LISTE DES CONSIGNES =>
1 – Reproduisez le passage du texte sur l'histoire au pays de Galles compris entre « 2001 - Rennes » et « de l'Empire Britannique. », ces deux bornes incluses.
2 – Combien de lignes des entrées contiennent le mot « highlights » en respectant la casse ? Répondez uniquement par le nombre.

TEXTE À LIRE =>
╭──
2001 - Rennes : La place de l'histoire dans les pays celtiques aujourd'hui

[ extrait des conférences - Mercredi 25 Juillet / Rennes ]

PAYS DE GALLES.
L'intervenant gallois est le professeur Geraint H. JENKINS, directeur du Centre d'Etudes Supérieures galloises et celtiques depuis 1993, Président de la section de Celtique de L'université du pays de Galles, et par ailleurs auteur de plus de 30 ouvrages. Le Professeur Jenkins aborde le thème de l'Histoire du point de vue scolaire. L'Histoire du Pays de Galles a été bannie pendant très longtemps du système éducatif, au profit de la seule Histoire digne de ce nom, l'Histoire anglaise, c'est-à-dire de l'Empire Britannique.
"Les nations sans Histoire sont condamnées à périr". En ce sens, le maintien de l'identité Galloise tient du miracle. Car les enfants gallois furent longtemps élevés dans la fierté d'appartenir à cet Empire qui régissait 340 millions de personnes et sur lequel jamais le soleil ne se couchait jamais. "Honore le drapeau, cher enfant, et rappelle-toi chaque jour que tu es sujet de la Couronne". Et le jour de la fête de l'Empire, on les faisait s'enrouler dans l'Union Jack. Les religieux quant à eux s'intéressaient principalement à l'Histoire de la Palestine.
╰──
DONNÉES EXTRAITES =>
╭──
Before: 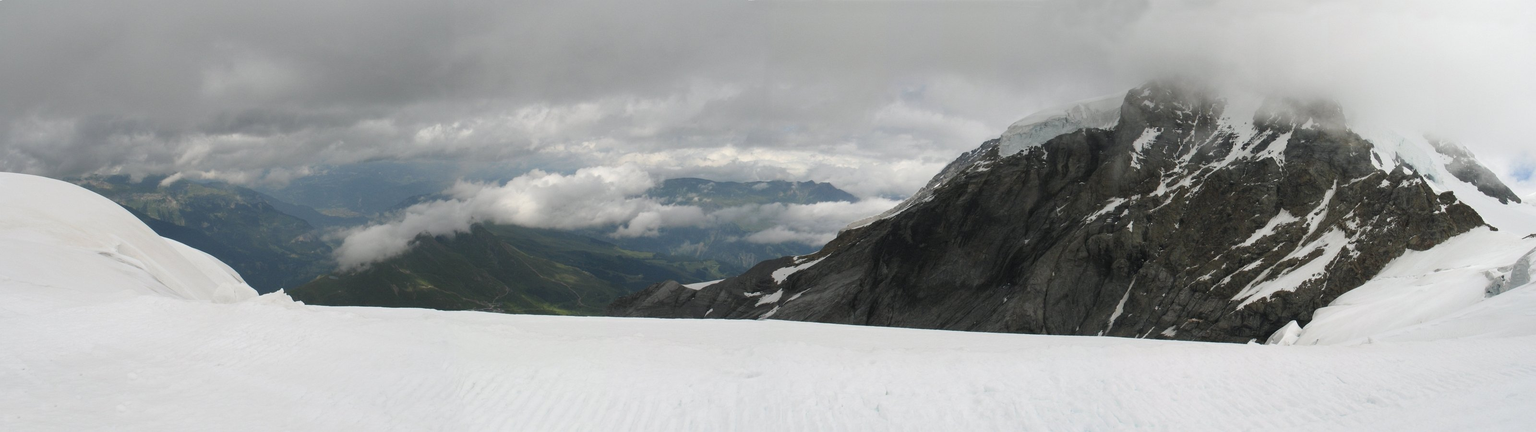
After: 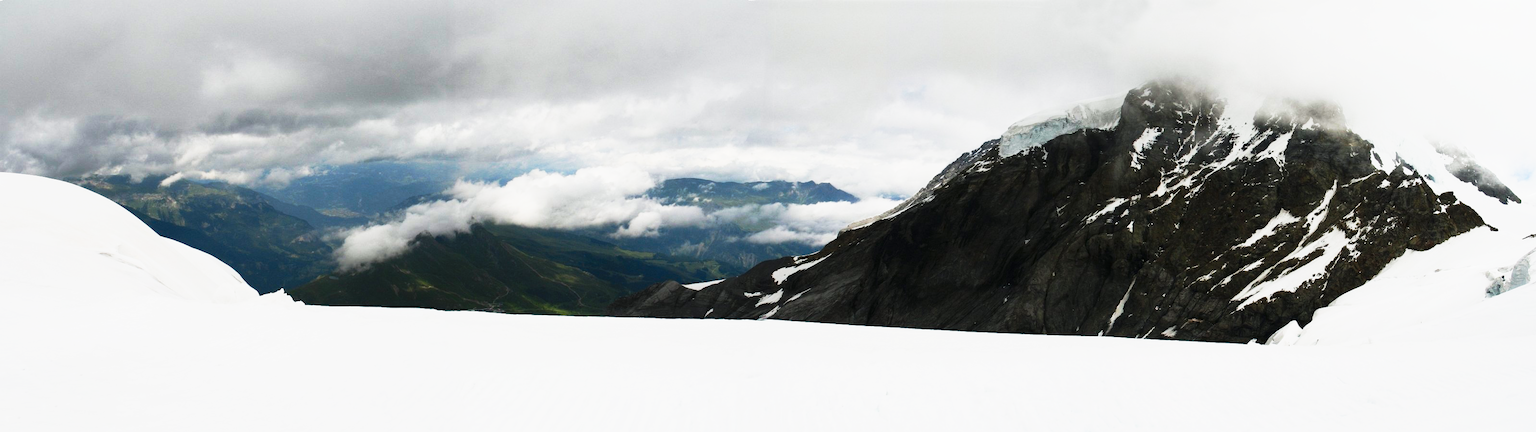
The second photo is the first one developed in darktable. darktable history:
contrast brightness saturation: contrast 0.117, brightness -0.123, saturation 0.198
base curve: curves: ch0 [(0, 0) (0.257, 0.25) (0.482, 0.586) (0.757, 0.871) (1, 1)], preserve colors none
tone curve: curves: ch0 [(0, 0.003) (0.044, 0.032) (0.12, 0.089) (0.19, 0.164) (0.269, 0.269) (0.473, 0.533) (0.595, 0.695) (0.718, 0.823) (0.855, 0.931) (1, 0.982)]; ch1 [(0, 0) (0.243, 0.245) (0.427, 0.387) (0.493, 0.481) (0.501, 0.5) (0.521, 0.528) (0.554, 0.586) (0.607, 0.655) (0.671, 0.735) (0.796, 0.85) (1, 1)]; ch2 [(0, 0) (0.249, 0.216) (0.357, 0.317) (0.448, 0.432) (0.478, 0.492) (0.498, 0.499) (0.517, 0.519) (0.537, 0.57) (0.569, 0.623) (0.61, 0.663) (0.706, 0.75) (0.808, 0.809) (0.991, 0.968)], preserve colors none
exposure: black level correction 0.001, exposure 0.296 EV, compensate highlight preservation false
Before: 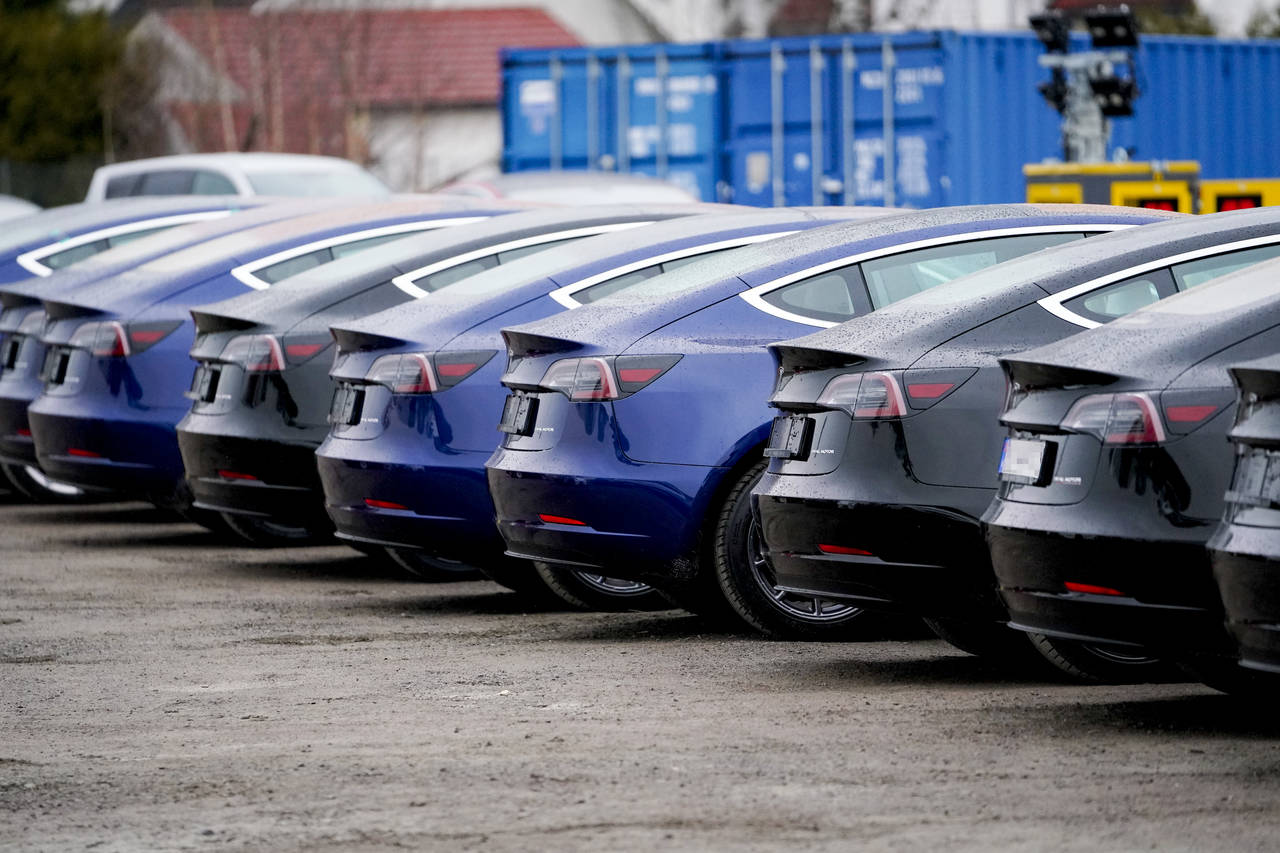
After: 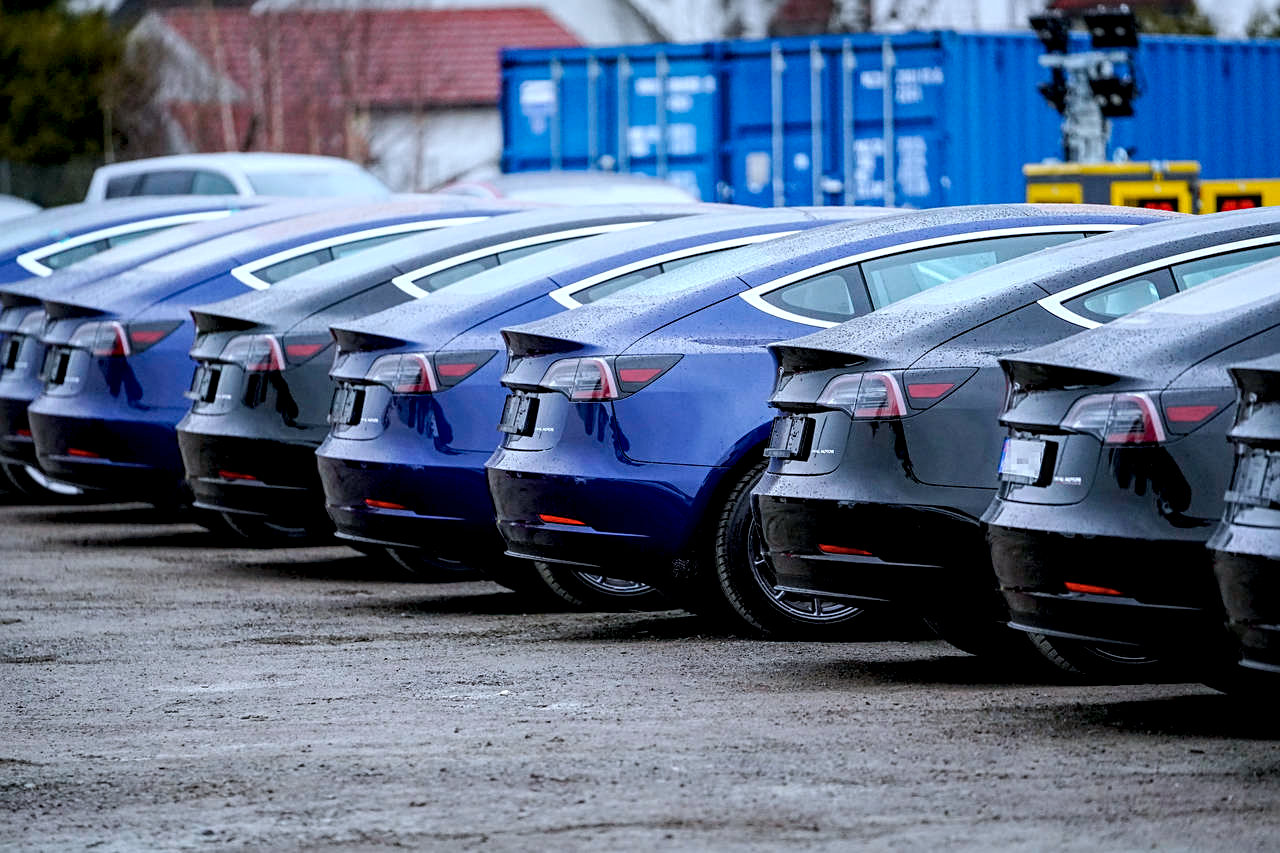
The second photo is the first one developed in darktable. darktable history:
white balance: red 0.931, blue 1.11
local contrast: highlights 40%, shadows 60%, detail 136%, midtone range 0.514
sharpen: radius 2.529, amount 0.323
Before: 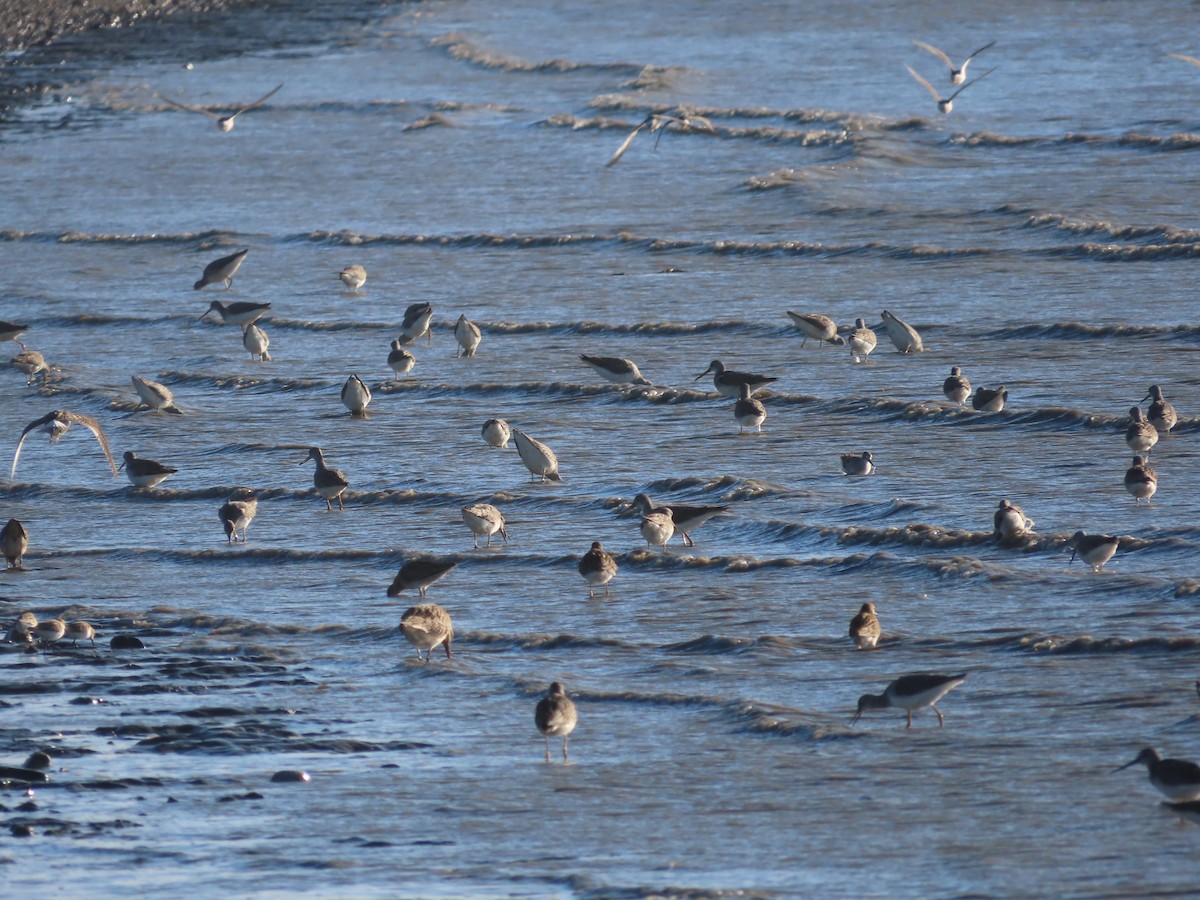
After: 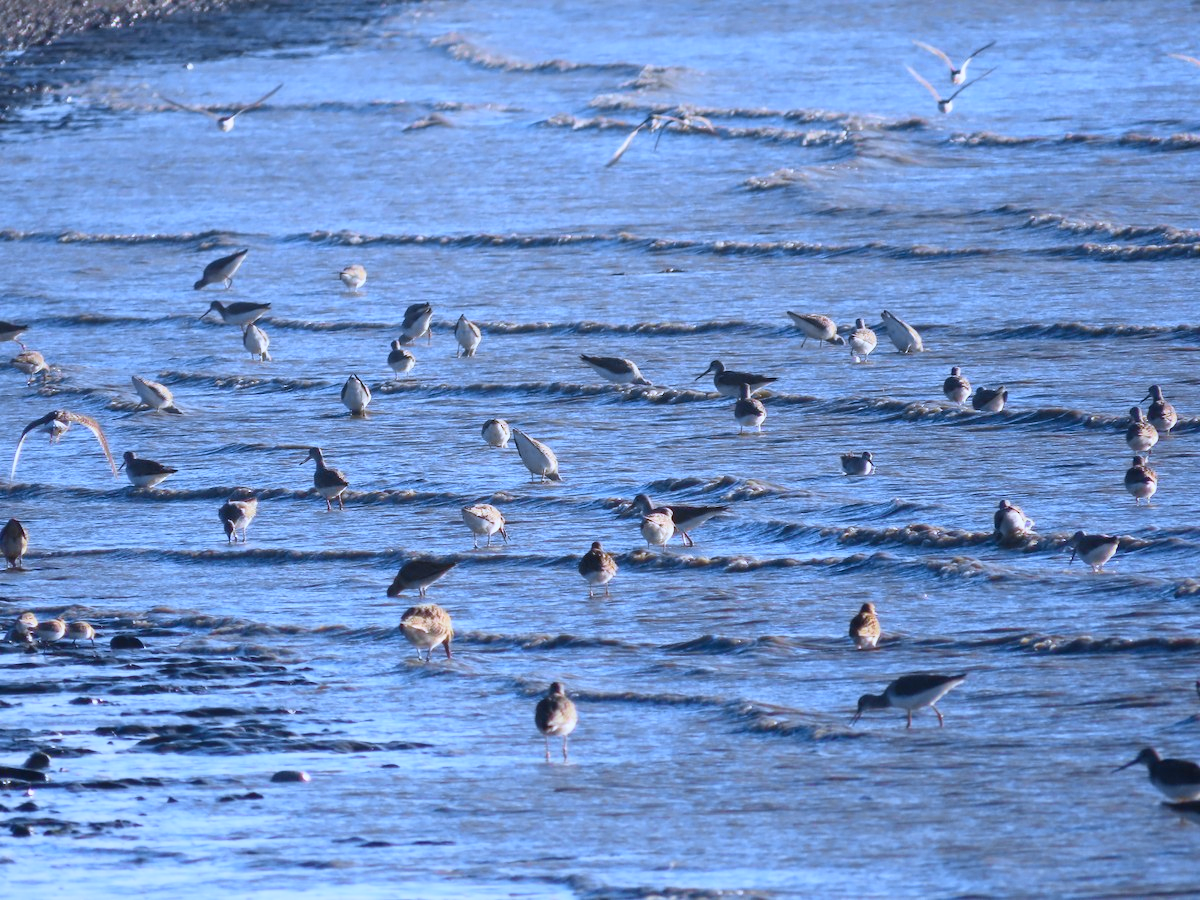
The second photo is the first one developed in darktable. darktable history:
shadows and highlights: radius 93.07, shadows -14.46, white point adjustment 0.23, highlights 31.48, compress 48.23%, highlights color adjustment 52.79%, soften with gaussian
white balance: red 0.948, green 1.02, blue 1.176
tone curve: curves: ch0 [(0, 0) (0.091, 0.075) (0.389, 0.441) (0.696, 0.808) (0.844, 0.908) (0.909, 0.942) (1, 0.973)]; ch1 [(0, 0) (0.437, 0.404) (0.48, 0.486) (0.5, 0.5) (0.529, 0.556) (0.58, 0.606) (0.616, 0.654) (1, 1)]; ch2 [(0, 0) (0.442, 0.415) (0.5, 0.5) (0.535, 0.567) (0.585, 0.632) (1, 1)], color space Lab, independent channels, preserve colors none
╰──
CORRIGÉS CI-DESSOUS =>
1 –
2001 - Rennes : La place de l'histoire dans les pays celtiques aujourd'hui

[ extrait des conférences - Mercredi 25 Juillet / Rennes ]

PAYS DE GALLES.
L'intervenant gallois est le professeur Geraint H. JENKINS, directeur du Centre d'Etudes Supérieures galloises et celtiques depuis 1993, Président de la section de Celtique de L'université du pays de Galles, et par ailleurs auteur de plus de 30 ouvrages. Le Professeur Jenkins aborde le thème de l'Histoire du point de vue scolaire. L'Histoire du Pays de Galles a été bannie pendant très longtemps du système éducatif, au profit de la seule Histoire digne de ce nom, l'Histoire anglaise, c'est-à-dire de l'Empire Britannique.

2 – 2